Tasks

Some operations performed by Xenopsd are blocking, for example:

  • suspend/resume/migration
  • attaching disks (where the SMAPI VDI.attach/activate calls can perform network I/O)

We want to be able to

  • present the user with an idea of progress (perhaps via a “progress bar”)
  • allow the user to cancel a blocked operation that is taking too long
  • associate logging with the user/client-initiated actions that spawned them

Principles

  • all operations which may block (the vast majority) should be written in an asynchronous style i.e. the operations should immediately return a Task id
  • all operations should guarantee to respond to a cancellation request in a bounded amount of time (30s)
  • when cancelled, the system should always be left in a valid state
  • clients are responsible for destroying Tasks when they are finished with the results

Types

A task has a state, which may be Pending, Completed or failed:

	type async_result = unit

	type completion_t = {
		duration : float;
		result : async_result option
	}

	type state =
		| Pending of float
		| Completed of completion_t
		| Failed of Rpc.t

When a task is Failed, we assocate it with a marshalled exception (a value of type Rpc.t). This exception must be one from the set defined in the Xenops_interface. To see how they are marshalled, see Xenops_server.

From the point of view of a client, a Task has the immutable type (which can be queried with a Task.stat):

	type t = {
		id: id;
		dbg: string;
		ctime: float;
		state: state;
		subtasks: (string * state) list;
		debug_info: (string * string) list;
	}

where

  • id is a unique (integer) id generated by Xenopsd. This is how a Task is represented to clients
  • dbg is a client-provided debug key which will be used in log lines, allowing lines from the same Task to be associated together
  • ctime is the creation time
  • state is the current state (Pending/Completed/Failed)
  • subtasks lists logical internal sub-operations for debugging
  • debug_info includes miscellaneous key/value pairs used for debugging

Internally, Xenopsd uses a mutable record type to track Task state. This is broadly similar to the interface type except

  • the state is mutable: this allows Tasks to complete
  • the task contains a “do this now” thunk
  • there is a “cancelling” boolean which is toggled to request a cancellation.
  • there is a list of cancel callbacks
  • there are some fields related to “cancel points”

Persistence

The Tasks are intended to represent activities associated with in-memory queues and threads. Therefore the active Tasks are kept in memory in a map, and will be lost over a process restart. This is desirable since we will also lose the queued items and the threads, so there is no need to resync on start.

Note that every operation must ensure that the state of the system is recoverable on restart by not leaving it in an invalid state. It is not necessary to either guarantee to complete or roll-back a Task. Tasks are not expected to be transactional.

Lifecycle of a Task

All Tasks returned by API functions are created as part of the enqueue functions: queue_operation_*. Even operations which are performed internally are normally wrapped in Tasks by the function immediate_operation.

A queued operation will be processed by one of the queue worker threads.
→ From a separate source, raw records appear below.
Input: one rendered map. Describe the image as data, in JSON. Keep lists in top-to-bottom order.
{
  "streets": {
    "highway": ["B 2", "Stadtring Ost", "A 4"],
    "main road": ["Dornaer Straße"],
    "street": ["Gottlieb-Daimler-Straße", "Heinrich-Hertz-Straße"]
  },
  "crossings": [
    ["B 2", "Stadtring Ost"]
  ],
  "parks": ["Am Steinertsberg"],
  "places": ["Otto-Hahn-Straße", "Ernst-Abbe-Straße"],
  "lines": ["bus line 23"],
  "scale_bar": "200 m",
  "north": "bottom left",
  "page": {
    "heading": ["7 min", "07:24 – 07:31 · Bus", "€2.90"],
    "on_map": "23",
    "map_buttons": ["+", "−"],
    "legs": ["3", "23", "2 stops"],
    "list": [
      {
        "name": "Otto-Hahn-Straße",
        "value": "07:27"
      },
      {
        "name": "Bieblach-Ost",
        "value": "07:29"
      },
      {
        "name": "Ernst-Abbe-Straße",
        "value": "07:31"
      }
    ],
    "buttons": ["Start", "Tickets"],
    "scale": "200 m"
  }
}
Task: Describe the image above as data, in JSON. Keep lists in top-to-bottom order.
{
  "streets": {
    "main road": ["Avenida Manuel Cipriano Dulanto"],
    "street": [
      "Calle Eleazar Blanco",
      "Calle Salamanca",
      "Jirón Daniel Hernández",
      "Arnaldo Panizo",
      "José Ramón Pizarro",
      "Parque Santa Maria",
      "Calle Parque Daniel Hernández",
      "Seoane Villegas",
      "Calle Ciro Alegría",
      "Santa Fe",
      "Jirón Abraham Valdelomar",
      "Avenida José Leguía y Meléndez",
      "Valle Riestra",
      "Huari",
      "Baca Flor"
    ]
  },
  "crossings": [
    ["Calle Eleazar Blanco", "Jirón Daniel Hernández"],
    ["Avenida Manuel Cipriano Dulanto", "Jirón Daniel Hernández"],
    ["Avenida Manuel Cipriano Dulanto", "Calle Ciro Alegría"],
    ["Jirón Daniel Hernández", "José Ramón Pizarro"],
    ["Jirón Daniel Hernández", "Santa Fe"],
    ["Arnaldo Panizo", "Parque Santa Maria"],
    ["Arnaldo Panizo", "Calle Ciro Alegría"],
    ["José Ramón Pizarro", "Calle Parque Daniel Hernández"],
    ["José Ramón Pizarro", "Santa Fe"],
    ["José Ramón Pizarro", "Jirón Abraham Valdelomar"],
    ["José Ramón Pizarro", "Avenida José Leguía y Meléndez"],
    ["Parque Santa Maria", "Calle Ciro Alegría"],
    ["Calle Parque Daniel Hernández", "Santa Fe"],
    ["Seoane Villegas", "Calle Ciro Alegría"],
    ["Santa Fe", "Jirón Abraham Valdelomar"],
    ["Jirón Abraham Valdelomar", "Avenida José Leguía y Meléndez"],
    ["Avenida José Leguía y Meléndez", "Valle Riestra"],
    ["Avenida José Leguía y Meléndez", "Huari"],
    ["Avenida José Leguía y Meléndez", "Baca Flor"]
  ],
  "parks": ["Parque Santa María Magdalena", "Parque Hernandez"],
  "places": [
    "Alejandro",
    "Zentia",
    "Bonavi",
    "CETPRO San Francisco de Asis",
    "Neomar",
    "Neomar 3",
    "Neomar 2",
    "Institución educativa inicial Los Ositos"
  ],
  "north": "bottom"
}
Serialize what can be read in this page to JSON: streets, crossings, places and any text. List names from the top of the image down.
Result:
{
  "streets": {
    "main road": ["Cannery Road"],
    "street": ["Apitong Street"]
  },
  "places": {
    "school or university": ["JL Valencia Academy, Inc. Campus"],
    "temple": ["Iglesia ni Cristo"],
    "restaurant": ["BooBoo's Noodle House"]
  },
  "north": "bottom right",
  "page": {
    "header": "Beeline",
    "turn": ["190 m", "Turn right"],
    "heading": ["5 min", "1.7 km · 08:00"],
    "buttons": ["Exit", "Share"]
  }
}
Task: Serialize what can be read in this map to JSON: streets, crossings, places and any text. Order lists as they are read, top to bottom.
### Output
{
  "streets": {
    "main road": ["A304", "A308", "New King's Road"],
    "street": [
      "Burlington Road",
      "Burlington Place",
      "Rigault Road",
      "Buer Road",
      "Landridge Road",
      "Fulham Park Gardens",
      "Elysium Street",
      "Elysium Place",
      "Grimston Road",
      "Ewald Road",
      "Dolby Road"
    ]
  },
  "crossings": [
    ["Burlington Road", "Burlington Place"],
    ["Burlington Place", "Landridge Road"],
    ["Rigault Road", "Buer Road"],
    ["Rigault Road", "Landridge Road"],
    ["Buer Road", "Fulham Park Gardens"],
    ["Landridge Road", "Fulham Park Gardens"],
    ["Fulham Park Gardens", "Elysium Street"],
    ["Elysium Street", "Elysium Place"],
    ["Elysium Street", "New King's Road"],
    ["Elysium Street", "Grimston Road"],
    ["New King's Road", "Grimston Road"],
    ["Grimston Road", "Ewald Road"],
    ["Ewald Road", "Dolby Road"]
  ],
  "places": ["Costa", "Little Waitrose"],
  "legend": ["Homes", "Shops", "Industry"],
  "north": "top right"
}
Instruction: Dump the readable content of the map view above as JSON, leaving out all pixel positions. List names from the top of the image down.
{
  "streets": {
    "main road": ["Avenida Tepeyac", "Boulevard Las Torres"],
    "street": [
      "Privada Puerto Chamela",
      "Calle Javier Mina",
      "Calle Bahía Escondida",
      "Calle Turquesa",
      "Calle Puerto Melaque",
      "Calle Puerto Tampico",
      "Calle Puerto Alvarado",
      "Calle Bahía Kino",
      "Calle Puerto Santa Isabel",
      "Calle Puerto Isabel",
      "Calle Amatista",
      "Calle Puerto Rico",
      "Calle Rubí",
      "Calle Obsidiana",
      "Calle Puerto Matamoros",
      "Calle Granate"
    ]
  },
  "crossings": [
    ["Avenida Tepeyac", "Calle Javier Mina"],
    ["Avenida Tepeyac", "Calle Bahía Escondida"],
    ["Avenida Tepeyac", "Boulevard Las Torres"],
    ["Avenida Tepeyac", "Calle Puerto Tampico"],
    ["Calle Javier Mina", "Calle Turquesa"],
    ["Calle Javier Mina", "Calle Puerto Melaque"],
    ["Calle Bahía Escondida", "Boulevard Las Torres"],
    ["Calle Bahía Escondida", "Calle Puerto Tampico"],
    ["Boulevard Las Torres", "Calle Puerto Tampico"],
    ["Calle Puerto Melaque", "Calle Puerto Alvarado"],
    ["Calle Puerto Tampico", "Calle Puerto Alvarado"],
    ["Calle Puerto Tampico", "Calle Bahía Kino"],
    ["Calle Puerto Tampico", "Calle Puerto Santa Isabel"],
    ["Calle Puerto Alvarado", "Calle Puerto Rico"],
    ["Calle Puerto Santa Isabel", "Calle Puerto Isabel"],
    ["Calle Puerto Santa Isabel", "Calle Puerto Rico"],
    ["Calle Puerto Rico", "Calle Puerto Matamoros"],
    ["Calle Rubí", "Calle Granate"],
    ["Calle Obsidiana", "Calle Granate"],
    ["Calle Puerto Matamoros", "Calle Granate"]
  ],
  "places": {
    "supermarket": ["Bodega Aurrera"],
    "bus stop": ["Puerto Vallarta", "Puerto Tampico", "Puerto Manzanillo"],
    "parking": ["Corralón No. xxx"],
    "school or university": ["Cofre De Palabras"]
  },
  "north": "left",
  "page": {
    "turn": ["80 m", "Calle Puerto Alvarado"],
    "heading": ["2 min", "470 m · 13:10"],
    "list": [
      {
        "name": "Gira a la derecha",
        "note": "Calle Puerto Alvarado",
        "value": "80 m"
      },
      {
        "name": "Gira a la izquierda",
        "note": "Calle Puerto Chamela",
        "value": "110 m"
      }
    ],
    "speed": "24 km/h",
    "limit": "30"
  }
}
It will

  • set the thread-local debug key to the Task.dbg
  • call task.Xenops_task.run, taking care to catch exceptions and update the task.Xenops_task.state
  • unset the thread-local debug key
  • generate an event on the Task to provoke clients to query the current state.

Task implementations must update their progress as they work. For the common case of a compound operation like VM_start which is decomposed into multiple “micro-ops” (e.g. VM_create VM_build) there is a useful helper function perform_atomics which divides the progress ‘bar’ into sections, where each “micro-op” can have a different size (weight). A progress callback function is passed into each Xenopsd backend function so it can be updated with fine granulatiry. For example note the arguments to B.VM.save

Clients are expected to destroy Tasks they are responsible for creating. Xenopsd cannot do this on their behalf because it does not know if they have successfully queried the Task status/result.

When Xenopsd is a client of itself, it will take care to destroy the Task properly, for example see immediate_operation.

Cancellation

The goal of cancellation is to unstick a blocked operation and to return the system to some valid state, not any valid state in particular. Xenopsd does not treat operations as transactions; when an operation is cancelled it may

  • fully complete (e.g. if it was about to do this anyway)
  • fully abort (e.g. if it had made no progress)
  • enter some other valid state (e.g. if it had gotten half way through)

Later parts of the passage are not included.